Catching Fire (Vražedná pomsta)

   I will not write a lot about this book. It was mostly boring, nothing really happened and the similar structure with the first book gave the book the last blow. I have to say I expected most of the plot-turns. There were some good bit, I liked the idea of the second arena and some of its traps (the screaming mockingjays being on of the most brutal thing in this overall brutal trilogy). But still, it was kind of a let down. Definitely the poorest book of the trilogy.





Mockingjay (Síla vzdoru)

   This one was much better than Catching Fire. The story and load of new characters (especially that terrible president of District 13) gave the story a new life. I also think that the author herself kind of literary matured and there were very poetic parts, sometimes it seemed there was intentional rhythm in the sentences (but it might have been just my imagination).  I appreciate that it didn’t end up as a total happy end…it actually didn’t end up as a happy end at all (by which I don’t want to say that all happy ending are automatically a bad thing…it just wouldn’t feel right in this case).
    There were also things I didn’t like, especially the battle in the Capitol was really weird. I think somewhere in the trilogy, Katniss says that the rebels didn’t get to the Capitol at all in the first rebellion. And now they just flew there…period. It was just weird.



  


To wrap it up, I’d like to say something about the Czech translation in Czech.
   V první řadě názvy knížek jsou vážně otřesné, ale překladatel s názvem většinou nic moc nenadělá, takže tohle je spíš výtka nakladateli.

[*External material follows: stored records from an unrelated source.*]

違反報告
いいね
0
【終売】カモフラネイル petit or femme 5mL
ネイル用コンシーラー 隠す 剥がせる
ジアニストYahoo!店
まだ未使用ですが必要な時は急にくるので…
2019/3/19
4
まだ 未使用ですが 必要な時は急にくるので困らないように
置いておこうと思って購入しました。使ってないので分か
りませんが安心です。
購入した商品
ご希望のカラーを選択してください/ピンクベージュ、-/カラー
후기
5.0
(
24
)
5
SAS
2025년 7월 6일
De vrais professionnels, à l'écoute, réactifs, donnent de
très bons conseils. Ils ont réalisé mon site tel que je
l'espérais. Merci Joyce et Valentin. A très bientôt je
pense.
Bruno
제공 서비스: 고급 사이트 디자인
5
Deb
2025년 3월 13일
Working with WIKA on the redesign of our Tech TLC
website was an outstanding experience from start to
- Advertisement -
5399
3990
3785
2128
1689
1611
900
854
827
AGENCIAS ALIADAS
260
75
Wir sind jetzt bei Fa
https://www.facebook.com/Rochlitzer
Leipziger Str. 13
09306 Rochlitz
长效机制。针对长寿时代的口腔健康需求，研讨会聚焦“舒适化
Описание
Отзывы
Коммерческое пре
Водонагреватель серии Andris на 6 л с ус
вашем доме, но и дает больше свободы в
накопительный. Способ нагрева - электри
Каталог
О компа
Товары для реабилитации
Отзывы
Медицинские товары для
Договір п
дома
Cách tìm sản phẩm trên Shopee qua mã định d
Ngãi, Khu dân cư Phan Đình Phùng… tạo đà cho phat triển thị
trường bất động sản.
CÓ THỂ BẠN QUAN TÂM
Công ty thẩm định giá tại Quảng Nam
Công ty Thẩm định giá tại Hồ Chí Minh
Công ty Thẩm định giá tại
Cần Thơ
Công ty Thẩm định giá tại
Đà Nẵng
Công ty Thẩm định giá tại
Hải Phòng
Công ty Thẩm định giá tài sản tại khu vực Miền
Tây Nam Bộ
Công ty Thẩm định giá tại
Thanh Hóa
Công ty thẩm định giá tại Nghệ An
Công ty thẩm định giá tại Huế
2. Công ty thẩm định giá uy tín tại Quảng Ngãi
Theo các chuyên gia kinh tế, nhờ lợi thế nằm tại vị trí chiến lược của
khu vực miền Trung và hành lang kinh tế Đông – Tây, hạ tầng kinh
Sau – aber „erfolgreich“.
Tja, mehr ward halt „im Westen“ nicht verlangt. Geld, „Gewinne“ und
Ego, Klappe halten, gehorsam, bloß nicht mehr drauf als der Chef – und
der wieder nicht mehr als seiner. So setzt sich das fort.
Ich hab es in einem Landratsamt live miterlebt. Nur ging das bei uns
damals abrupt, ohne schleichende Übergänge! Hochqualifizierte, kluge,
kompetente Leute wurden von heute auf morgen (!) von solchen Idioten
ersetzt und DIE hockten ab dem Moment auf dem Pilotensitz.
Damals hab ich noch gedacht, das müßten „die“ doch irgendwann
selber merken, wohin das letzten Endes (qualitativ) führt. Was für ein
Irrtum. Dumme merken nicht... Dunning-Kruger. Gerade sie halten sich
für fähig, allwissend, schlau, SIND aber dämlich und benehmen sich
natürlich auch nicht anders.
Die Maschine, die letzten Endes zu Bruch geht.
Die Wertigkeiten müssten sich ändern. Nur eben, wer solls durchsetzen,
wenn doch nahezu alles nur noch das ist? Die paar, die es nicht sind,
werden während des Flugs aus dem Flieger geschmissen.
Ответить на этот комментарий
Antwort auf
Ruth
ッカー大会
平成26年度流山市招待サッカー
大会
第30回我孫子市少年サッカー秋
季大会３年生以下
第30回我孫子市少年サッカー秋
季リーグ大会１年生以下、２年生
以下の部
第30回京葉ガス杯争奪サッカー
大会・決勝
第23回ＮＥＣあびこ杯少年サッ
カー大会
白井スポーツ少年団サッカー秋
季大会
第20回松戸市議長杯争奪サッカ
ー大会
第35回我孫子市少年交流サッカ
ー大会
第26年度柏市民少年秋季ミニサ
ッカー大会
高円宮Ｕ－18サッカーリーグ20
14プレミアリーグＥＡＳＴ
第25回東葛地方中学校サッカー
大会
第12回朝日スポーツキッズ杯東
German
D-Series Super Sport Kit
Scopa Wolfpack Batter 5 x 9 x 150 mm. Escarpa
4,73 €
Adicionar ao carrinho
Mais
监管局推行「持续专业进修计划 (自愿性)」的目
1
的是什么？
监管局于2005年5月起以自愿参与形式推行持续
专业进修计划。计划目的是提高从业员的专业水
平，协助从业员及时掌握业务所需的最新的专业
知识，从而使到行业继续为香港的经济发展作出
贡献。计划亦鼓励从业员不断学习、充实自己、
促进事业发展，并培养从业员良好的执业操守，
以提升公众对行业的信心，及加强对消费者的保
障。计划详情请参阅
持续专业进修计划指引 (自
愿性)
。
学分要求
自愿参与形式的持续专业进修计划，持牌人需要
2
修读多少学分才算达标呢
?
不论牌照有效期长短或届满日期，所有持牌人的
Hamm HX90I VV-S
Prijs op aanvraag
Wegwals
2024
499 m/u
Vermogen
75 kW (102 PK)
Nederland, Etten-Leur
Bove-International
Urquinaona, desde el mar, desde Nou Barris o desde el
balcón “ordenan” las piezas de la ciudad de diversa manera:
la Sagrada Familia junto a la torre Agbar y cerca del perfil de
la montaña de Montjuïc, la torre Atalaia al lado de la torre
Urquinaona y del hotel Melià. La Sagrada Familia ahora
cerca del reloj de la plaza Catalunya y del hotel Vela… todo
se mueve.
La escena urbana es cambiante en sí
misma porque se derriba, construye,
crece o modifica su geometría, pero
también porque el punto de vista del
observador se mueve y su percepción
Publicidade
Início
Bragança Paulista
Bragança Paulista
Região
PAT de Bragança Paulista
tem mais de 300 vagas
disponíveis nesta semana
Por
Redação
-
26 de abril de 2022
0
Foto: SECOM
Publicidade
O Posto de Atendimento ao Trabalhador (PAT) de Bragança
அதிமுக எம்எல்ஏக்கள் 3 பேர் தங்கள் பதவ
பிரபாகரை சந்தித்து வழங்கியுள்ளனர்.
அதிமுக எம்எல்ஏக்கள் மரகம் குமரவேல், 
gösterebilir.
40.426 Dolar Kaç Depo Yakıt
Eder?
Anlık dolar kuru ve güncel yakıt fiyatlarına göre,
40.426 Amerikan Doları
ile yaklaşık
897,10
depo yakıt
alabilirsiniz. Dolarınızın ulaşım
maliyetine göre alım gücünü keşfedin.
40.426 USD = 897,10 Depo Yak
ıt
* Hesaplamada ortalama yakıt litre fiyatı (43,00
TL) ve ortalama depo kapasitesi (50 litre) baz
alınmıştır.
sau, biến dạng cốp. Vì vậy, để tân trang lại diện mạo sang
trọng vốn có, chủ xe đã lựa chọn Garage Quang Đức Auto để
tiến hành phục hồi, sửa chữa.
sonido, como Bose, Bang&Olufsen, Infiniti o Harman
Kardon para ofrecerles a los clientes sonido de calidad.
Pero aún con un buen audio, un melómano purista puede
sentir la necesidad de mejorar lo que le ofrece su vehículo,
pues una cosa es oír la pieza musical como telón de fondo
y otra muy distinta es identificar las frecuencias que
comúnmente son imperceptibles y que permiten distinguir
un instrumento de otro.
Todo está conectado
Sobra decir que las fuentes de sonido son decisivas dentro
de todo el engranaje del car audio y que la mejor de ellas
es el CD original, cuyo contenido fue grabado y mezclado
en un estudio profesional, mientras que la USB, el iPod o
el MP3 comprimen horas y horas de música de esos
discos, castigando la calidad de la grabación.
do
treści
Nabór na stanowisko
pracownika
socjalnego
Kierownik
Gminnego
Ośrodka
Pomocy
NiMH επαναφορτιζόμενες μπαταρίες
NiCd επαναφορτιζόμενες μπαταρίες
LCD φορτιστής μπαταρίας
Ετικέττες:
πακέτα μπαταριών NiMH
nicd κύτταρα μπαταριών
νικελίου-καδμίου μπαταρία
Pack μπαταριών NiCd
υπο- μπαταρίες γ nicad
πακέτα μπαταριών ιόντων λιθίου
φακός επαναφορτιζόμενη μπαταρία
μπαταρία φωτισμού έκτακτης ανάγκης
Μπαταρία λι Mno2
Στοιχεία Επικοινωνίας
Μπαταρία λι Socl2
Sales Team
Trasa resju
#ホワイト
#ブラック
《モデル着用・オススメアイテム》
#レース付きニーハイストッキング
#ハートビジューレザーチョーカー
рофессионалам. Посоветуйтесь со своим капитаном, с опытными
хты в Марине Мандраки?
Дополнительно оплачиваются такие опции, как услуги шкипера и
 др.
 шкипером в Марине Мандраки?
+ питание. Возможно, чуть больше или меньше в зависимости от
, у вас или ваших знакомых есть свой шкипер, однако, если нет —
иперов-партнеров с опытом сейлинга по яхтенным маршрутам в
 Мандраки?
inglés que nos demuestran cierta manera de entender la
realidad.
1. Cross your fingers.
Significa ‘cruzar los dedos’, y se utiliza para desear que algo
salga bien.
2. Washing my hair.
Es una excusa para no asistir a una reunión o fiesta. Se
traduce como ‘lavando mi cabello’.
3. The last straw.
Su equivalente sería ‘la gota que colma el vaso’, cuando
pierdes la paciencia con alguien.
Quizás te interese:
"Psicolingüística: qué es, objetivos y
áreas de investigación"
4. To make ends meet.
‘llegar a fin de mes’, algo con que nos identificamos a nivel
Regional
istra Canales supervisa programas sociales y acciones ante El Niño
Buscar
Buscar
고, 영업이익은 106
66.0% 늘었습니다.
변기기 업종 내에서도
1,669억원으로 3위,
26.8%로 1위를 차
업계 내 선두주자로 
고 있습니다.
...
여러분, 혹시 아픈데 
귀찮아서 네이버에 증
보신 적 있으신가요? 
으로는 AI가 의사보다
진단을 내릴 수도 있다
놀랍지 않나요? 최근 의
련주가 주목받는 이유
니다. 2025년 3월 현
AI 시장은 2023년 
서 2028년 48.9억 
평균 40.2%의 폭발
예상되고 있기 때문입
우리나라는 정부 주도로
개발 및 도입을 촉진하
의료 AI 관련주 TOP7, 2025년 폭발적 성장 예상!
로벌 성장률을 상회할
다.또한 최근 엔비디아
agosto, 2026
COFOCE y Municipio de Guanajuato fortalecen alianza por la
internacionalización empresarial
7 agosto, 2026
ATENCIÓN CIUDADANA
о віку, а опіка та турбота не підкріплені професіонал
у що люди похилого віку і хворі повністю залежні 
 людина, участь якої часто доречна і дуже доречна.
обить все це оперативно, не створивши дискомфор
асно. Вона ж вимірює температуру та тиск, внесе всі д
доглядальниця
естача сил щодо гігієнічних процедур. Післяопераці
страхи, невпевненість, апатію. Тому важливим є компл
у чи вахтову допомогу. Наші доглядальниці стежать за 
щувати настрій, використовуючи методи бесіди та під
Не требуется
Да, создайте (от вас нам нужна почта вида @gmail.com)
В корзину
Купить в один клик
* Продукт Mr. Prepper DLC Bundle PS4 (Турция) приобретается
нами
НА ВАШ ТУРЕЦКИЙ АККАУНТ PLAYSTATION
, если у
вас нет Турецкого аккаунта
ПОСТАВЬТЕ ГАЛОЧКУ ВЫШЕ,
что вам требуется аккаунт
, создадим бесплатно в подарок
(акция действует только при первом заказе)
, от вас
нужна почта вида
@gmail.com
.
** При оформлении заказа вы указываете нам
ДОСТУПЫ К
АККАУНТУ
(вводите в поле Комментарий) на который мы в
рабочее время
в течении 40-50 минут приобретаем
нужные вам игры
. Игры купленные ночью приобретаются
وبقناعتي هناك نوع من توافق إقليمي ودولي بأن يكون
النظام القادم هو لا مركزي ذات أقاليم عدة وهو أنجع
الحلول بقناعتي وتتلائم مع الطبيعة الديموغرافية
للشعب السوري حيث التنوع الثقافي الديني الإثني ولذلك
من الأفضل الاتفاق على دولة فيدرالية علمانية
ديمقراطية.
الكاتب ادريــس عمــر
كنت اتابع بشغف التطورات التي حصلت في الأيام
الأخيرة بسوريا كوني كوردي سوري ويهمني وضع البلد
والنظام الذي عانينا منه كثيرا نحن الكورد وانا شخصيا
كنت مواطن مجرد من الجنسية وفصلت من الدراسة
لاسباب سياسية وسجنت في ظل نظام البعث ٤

Asi se pokoušel o něco, co zaujme a přiměje to člověka koupit...ale názvy jako Aréna smrti a Vražedná pomsta většinu soudných lidí spíš odradí. Co se týče jmen, překladatel se snažil převádět nějaká „mluvící jména“ do češtiny, ale Cetkie místo Effie Trinket je ukázka toho, jak se to nemá dělat (respektive násilně a okatě). Proč se Gale jmenuje Hurikán jde naprosto mimo mě a nehodlám po tom ani dál pátrat. Ze začátku se mi moc nezdálo slovo splátci za tributes, tedy ti, co se mají utkat v aréně, ale nakonec je to celkem dobré řešení (vzhledem k tomu, že mají splácet jakýsi dluh za povstání). Z překladu jsem ale větší kus nečetl, takže kromě tohohle to nemůžu moc posoudit.